[TEXT SHOWN]
--- START ---

March 4-7 2006, Columbia University
New York, NY USA

Tutorials

I. On Black-Box Separations in Cryptography

Omer Reingold, The Weizmann Institute

We review the notion of black-box reduction and black-box separations. We discuss several past separations and give intuition to their proof. Our focus is on the techniques for proving such separations and the subtalties that arise.

II. On Non-Black-Box Proofs of Security

Boaz Barak, Princeton University

In cryptography we typically prove the security of a scheme by reducing the task of breaking the scheme to some hard computational problem. This reduction usually done in a black-box fashion. By this we mean that there is an algorithm that can solve the hard problem given any black-box for breaking the scheme.

This talk is about exceptions to this rule: that is, schemes that are proven secure using a non-black-box reduction, that actually uses the code of a scheme-breaking attacker to construct a problem-solving algorithm. It turns out that such reductions can be used to obtain schemes with better properties that were known before. In fact, in some cases these non-black-box reductions can be obtain goals that were proven to be impossible to achieve when restricting to black-box reductions. In particular, I will present constructions of zero-knowledge protocols that are proven secure under various compositions (B. '01, Pass '04, B.-Sahai '05).

--- END ---

[ACTIVITY A]
Write out the tutorial listing word for word, everything from "In cryptography we" down to "breaking the scheme.".
[ACTIVITY B]
In the tutorial listing, what institution is Boaz Barak affiliated with?
The records aren't needed here.

(Items from a dataset)
--- START ---

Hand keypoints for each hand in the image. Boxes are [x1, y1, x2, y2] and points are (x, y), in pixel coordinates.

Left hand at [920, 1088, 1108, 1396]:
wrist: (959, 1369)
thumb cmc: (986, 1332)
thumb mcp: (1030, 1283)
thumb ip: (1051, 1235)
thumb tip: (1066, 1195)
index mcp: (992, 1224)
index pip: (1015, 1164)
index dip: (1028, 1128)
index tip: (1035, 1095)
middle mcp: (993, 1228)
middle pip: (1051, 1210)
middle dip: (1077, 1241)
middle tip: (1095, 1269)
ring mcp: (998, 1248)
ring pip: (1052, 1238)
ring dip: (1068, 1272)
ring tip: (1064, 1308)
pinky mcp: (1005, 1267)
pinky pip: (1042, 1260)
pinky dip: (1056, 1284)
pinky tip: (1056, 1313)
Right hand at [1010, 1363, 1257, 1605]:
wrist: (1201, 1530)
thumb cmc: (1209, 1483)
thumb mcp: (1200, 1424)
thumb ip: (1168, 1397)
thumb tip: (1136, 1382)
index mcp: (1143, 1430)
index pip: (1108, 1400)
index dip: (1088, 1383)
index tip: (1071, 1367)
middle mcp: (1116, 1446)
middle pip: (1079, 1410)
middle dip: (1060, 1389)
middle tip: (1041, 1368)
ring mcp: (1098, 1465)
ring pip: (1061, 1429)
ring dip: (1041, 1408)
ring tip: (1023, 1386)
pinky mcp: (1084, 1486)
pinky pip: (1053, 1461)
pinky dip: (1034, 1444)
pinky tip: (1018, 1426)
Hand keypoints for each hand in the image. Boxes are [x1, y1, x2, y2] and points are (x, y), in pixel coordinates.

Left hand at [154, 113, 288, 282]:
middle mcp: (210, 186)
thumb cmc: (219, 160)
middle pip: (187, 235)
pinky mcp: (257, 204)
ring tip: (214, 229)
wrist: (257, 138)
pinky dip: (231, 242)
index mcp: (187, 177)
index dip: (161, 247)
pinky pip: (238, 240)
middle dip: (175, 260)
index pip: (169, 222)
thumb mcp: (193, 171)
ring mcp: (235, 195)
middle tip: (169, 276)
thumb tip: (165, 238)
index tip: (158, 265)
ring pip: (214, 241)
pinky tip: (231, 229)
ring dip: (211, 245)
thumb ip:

--- END ---

[YOUR RESPONSE A]
In cryptography we typically prove the security of a scheme by reducing the task of breaking the scheme to some hard computational problem. This reduction usually done in a black-box fashion. By this we mean that there is an algorithm that can solve the hard problem given any black-box for breaking the scheme.

[YOUR RESPONSE B]
Princeton University